Jonathan Balcombe, Ph.D.
September 2010
Of all human enterprises, none more profoundly illustrates our deep-seated sense of superiority, or a failure of ethics, than the use of animals in product and drug testing. As if systematically watching and taking notes while animals die slowly isn't bad enough, it's also a process that's deeply flawed scientifically.
In a provocative article published this week in Forbes magazine, the renowned philosopher Peter Singer predicts that animal advocates are destined to surpass the considerable political clout of the National Rifle Association. In an ideal world, the imperative against committing violence to animals should be a no-brainer over gunning for the right to pack heat in public places.
Singer predicts a number of other advances for the animal cause by the year 2020, including: a crackdown on puppy mills, new incentives to adopt animals from shelters rather than paying breeders, school lunch programs that promote vegetarian meals, and live webcams in slaughterhouses, factory farms and other places where animals are especially vulnerable to abuse.

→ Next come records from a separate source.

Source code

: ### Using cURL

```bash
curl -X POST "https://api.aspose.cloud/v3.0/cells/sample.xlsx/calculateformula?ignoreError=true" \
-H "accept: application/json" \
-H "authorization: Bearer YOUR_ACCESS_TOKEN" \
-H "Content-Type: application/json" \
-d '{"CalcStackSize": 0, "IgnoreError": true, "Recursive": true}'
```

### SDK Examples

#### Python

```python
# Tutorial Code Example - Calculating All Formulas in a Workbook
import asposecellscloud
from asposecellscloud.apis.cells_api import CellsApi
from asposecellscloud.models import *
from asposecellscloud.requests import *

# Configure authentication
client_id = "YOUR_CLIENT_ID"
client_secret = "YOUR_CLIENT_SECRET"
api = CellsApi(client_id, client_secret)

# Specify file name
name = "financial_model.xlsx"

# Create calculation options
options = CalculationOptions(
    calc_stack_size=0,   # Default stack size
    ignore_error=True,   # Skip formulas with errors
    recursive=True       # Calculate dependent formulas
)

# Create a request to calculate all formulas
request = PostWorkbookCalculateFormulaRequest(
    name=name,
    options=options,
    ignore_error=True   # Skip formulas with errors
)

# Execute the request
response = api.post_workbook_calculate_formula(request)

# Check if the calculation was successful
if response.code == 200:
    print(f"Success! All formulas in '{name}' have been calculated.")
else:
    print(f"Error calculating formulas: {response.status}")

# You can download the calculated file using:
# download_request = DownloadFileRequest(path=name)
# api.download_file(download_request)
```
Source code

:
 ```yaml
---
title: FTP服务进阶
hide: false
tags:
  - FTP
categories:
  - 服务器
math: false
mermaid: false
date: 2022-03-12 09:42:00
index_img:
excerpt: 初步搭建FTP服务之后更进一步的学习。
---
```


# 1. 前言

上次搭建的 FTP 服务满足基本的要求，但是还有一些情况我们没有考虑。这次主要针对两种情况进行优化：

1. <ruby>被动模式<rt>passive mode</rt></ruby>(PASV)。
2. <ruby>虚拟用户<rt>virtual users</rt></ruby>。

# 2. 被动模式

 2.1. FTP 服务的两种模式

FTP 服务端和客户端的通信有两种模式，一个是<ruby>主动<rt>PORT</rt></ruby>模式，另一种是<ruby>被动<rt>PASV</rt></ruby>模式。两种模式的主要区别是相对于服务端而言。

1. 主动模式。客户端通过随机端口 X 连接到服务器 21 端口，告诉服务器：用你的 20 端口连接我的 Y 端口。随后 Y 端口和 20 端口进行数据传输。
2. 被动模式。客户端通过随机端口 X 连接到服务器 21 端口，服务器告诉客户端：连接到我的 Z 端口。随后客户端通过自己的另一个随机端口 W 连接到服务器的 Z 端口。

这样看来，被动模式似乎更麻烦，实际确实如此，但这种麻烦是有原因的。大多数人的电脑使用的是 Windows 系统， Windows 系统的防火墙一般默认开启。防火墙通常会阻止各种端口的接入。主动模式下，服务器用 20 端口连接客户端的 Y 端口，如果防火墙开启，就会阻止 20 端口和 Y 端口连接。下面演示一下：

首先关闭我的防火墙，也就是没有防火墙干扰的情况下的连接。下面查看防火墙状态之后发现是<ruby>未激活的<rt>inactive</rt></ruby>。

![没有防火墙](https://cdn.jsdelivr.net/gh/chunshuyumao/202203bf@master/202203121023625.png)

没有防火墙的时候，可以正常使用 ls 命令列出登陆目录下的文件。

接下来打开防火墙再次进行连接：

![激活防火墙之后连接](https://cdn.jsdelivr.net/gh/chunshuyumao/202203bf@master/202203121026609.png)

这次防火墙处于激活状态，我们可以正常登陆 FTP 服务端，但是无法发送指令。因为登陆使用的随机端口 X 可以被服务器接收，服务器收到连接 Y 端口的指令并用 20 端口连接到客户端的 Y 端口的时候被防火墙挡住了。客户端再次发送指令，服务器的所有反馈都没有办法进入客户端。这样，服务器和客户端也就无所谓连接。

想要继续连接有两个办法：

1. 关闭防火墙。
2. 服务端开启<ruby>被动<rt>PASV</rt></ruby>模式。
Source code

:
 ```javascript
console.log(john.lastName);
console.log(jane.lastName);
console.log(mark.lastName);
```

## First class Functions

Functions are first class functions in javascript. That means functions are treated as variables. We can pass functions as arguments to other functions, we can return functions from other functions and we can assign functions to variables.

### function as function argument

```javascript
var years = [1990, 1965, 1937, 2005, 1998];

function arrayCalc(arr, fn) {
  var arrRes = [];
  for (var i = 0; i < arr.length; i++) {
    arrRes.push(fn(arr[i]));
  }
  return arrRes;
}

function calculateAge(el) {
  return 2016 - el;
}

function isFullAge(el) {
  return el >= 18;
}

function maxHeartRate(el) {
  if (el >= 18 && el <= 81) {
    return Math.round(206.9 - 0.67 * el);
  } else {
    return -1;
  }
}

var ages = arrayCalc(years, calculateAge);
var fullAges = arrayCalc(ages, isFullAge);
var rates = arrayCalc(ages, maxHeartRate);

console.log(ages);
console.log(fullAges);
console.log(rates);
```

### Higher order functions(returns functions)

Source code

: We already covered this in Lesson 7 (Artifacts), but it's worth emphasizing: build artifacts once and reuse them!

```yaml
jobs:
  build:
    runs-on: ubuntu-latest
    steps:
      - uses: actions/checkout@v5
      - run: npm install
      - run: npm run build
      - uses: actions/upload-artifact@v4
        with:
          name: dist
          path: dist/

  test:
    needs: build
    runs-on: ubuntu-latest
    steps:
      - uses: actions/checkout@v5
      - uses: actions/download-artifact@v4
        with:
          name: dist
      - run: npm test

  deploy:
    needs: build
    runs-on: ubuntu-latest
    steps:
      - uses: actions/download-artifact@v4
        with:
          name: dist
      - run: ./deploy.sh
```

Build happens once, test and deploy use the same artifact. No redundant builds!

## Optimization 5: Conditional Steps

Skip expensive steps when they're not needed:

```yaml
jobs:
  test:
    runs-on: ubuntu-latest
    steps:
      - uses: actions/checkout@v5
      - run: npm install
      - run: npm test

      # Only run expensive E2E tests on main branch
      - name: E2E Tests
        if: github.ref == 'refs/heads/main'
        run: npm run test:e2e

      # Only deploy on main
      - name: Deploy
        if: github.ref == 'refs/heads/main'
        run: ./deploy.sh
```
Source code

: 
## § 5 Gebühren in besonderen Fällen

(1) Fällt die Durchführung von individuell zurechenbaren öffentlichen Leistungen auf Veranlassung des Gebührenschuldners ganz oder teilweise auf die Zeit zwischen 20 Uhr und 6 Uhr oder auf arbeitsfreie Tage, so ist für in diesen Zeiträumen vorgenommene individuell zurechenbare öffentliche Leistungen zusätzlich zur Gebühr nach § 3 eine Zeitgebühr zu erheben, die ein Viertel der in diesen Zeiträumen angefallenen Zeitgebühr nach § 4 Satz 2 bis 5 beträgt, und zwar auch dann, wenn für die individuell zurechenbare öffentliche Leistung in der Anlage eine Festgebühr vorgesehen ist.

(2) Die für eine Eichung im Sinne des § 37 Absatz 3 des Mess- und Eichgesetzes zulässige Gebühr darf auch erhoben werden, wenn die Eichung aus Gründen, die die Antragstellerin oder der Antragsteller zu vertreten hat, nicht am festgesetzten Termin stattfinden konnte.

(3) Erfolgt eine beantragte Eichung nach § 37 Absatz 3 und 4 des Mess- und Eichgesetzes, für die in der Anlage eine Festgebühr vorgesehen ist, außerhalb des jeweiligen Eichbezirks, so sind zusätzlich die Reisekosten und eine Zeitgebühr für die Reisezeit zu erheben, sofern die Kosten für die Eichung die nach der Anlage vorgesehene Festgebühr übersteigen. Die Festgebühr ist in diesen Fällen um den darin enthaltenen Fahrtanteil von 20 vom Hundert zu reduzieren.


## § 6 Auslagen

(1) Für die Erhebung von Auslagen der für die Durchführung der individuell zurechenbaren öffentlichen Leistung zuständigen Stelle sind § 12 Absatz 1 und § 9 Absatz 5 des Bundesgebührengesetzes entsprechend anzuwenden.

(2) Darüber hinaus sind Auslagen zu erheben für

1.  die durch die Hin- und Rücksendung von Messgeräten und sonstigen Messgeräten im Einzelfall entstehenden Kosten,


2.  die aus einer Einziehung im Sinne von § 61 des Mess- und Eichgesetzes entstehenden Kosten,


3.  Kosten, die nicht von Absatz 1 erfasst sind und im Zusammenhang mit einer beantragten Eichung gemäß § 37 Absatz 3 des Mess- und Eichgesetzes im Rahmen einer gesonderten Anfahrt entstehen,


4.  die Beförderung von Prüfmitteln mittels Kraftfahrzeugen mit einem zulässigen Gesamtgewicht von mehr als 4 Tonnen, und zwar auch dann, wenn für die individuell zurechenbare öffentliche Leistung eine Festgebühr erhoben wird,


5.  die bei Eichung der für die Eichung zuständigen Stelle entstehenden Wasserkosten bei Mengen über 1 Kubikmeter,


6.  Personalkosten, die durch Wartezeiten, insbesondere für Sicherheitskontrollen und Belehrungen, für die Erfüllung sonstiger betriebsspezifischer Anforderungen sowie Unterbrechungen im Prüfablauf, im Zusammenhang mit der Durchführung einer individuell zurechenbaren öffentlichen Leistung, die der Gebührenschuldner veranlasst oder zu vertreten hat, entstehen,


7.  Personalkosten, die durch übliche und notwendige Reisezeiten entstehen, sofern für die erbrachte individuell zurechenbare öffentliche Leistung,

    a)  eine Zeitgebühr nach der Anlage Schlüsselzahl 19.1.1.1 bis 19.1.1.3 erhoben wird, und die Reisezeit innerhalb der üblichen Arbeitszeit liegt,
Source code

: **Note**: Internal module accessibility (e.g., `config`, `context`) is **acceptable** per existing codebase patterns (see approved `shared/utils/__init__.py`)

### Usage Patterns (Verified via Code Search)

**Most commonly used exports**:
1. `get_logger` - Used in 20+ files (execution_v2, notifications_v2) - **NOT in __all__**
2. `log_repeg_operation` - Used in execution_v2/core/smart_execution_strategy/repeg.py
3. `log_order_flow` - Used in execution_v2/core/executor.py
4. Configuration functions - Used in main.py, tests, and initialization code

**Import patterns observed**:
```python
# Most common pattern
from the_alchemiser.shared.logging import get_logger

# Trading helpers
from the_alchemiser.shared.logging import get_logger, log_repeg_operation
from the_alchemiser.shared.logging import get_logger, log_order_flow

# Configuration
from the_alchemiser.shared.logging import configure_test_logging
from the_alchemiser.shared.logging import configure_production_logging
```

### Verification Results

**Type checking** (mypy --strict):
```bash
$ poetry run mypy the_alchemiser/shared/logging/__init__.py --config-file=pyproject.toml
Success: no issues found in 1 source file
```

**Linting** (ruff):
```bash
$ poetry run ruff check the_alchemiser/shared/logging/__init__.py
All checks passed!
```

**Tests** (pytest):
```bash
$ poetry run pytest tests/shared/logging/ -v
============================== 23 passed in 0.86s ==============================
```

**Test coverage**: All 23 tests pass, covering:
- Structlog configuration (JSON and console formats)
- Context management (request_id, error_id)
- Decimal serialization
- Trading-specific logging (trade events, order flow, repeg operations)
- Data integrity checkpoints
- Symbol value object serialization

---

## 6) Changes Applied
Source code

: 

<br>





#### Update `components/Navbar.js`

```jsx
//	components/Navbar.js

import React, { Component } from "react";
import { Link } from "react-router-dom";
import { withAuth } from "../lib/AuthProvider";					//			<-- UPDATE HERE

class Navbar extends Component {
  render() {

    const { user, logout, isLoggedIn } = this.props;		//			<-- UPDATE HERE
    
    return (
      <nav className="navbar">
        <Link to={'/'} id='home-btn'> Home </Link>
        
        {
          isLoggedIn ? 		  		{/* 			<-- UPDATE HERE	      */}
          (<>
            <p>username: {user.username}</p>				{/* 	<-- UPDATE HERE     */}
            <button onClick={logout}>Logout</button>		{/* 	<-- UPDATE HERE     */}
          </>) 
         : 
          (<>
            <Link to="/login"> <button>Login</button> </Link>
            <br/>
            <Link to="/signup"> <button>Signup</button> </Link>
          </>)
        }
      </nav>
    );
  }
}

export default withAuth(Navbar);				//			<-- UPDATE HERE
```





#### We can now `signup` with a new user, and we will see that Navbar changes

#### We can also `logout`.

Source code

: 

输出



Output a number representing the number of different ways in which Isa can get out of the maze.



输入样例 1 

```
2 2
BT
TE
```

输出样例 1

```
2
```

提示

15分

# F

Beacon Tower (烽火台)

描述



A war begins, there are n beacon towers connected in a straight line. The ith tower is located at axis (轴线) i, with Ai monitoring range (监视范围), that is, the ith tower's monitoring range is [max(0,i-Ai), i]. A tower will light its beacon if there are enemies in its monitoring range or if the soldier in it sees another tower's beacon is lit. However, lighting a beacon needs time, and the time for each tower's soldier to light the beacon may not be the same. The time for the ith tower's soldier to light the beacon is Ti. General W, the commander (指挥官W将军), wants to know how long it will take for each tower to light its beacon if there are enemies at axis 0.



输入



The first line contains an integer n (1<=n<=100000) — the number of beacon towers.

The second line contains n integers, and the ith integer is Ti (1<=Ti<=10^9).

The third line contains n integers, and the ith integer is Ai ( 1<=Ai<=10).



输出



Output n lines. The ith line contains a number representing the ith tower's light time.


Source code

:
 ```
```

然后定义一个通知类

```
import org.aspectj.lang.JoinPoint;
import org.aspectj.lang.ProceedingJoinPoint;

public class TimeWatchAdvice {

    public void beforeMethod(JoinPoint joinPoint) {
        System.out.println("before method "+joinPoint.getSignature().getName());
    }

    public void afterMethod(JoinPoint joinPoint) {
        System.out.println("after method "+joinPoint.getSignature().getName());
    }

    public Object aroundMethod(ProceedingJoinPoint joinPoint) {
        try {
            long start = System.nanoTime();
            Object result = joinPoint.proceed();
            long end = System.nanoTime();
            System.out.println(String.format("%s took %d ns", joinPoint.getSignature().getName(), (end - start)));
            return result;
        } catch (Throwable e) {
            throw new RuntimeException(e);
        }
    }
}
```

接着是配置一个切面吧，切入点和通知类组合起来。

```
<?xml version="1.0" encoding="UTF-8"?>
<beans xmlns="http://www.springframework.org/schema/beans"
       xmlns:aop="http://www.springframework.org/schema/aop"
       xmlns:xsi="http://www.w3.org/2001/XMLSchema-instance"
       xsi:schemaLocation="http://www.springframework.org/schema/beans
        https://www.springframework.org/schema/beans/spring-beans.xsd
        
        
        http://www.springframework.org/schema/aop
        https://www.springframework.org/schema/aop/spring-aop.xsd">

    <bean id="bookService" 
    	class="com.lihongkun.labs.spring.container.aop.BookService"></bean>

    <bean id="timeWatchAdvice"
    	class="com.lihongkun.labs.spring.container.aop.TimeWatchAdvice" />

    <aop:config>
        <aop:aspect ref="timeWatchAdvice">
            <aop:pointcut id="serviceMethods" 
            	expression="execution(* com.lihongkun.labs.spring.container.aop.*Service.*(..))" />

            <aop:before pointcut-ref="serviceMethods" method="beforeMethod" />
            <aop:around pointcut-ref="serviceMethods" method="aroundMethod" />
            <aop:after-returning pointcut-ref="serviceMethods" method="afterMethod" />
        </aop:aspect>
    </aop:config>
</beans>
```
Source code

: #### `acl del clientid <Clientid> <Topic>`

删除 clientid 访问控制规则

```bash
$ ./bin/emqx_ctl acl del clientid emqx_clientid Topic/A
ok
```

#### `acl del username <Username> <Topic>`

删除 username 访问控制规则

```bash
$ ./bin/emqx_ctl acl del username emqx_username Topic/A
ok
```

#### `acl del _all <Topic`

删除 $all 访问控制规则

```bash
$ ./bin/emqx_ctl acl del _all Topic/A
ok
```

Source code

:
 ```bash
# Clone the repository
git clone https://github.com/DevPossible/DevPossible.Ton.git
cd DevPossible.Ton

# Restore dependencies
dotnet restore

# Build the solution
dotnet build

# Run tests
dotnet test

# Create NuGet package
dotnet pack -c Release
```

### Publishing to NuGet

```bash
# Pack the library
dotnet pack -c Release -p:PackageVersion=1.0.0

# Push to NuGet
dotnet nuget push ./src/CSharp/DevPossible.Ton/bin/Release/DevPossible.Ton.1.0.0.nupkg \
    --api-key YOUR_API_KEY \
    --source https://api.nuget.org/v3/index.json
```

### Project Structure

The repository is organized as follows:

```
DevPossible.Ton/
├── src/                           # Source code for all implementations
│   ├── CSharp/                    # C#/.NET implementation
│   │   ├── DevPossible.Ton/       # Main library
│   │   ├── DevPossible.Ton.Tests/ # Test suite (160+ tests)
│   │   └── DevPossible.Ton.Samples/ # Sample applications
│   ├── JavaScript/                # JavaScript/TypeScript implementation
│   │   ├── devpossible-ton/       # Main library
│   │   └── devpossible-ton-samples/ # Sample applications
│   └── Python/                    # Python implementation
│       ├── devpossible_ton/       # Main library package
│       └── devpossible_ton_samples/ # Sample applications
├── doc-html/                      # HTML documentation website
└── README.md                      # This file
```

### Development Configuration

He also predicts stricter controls over animal use in research. I hope he's right. Of all human enterprises, none more profoundly illustrates our deep-seated sense of superiority, or a failure of ethics, than the use of animals in product and drug testing. As if systematically watching and taking notes while animals die slowly isn't bad enough, it's also a process that's deeply flawed scientifically. The U.S. Food and Drug Administration (FDA) reported in 2005 that the failure rate of drugs tested safe and effective in preclinical studies (including animal tests) is 92 percent, and that this failure rate has increased from 86 percent in 1985, despite all efforts to improve animal modeling for drug testing.
Furthermore, according to a General Accounting Office report, about half of the eight percent of drugs receiving FDA approval are later withdrawn or relabeled for serious or lethal adverse effects. The Center for Drug Evaluation and Research reported in 2005 that at least three-fourths of the remaining safe drugs are classified by FDA as "me-too" drugs that provide "little or no therapeutic gain" compared to currently available drugs.
Case in point: Vioxx. Eighty million prescriptions were written for this anti-inflammatory drug between 1999 when the FDA approved it, and 2004 when it was voluntarily withdrawn by its manufacturer, Merck and Co. Vioxx had tested safe in at least eight studies in African green monkeys and five other animal species. But it later killed an estimated 60,000 Americans and 140,000 persons worldwide from heart attacks and other adverse cardiovascular events.
In the year before it was withdrawn, Vioxx earned $2.5 billion for Merck. Merck reserved $970 million to pay for its Vioxx-related legal expenses through 2007, and has set aside $4.85 billion for legal claims from US citizens. As of 2006, there were 10,000 Vioxx cases and 190 class action suits.
Vioxx is a severe case, but by no means unique, as the above re-labeling and recall rates indicate.
There are other ways and the best of them is clinical testing with human patients. I recently attended a public lecture by Dr Susan Love, whose Army of Women has so far recruited 309,000 volunteers to participate in breast cancer studies. As Love says with a twinkle in her eye: women (unlike caged rats and mice) are hard to control. Her novel approach to clinical trials-by recruiting patients online and encouraging them to suggest studies-is stunningly successful. A recent call for 250 patients garnered over 62,000 respondents. Another study of chemotherapy and cognition needing 180 subjects ended up with 16,446 respondents, 1,314 of whom paid their own way to Stanford University to take part.
In light of the scientific and ethical problems associated with it, I hope Singer's prediction falls way short of reality. Animal testing is anthropocentric, anachronistic, and cruel. It should have gone out with Vioxx.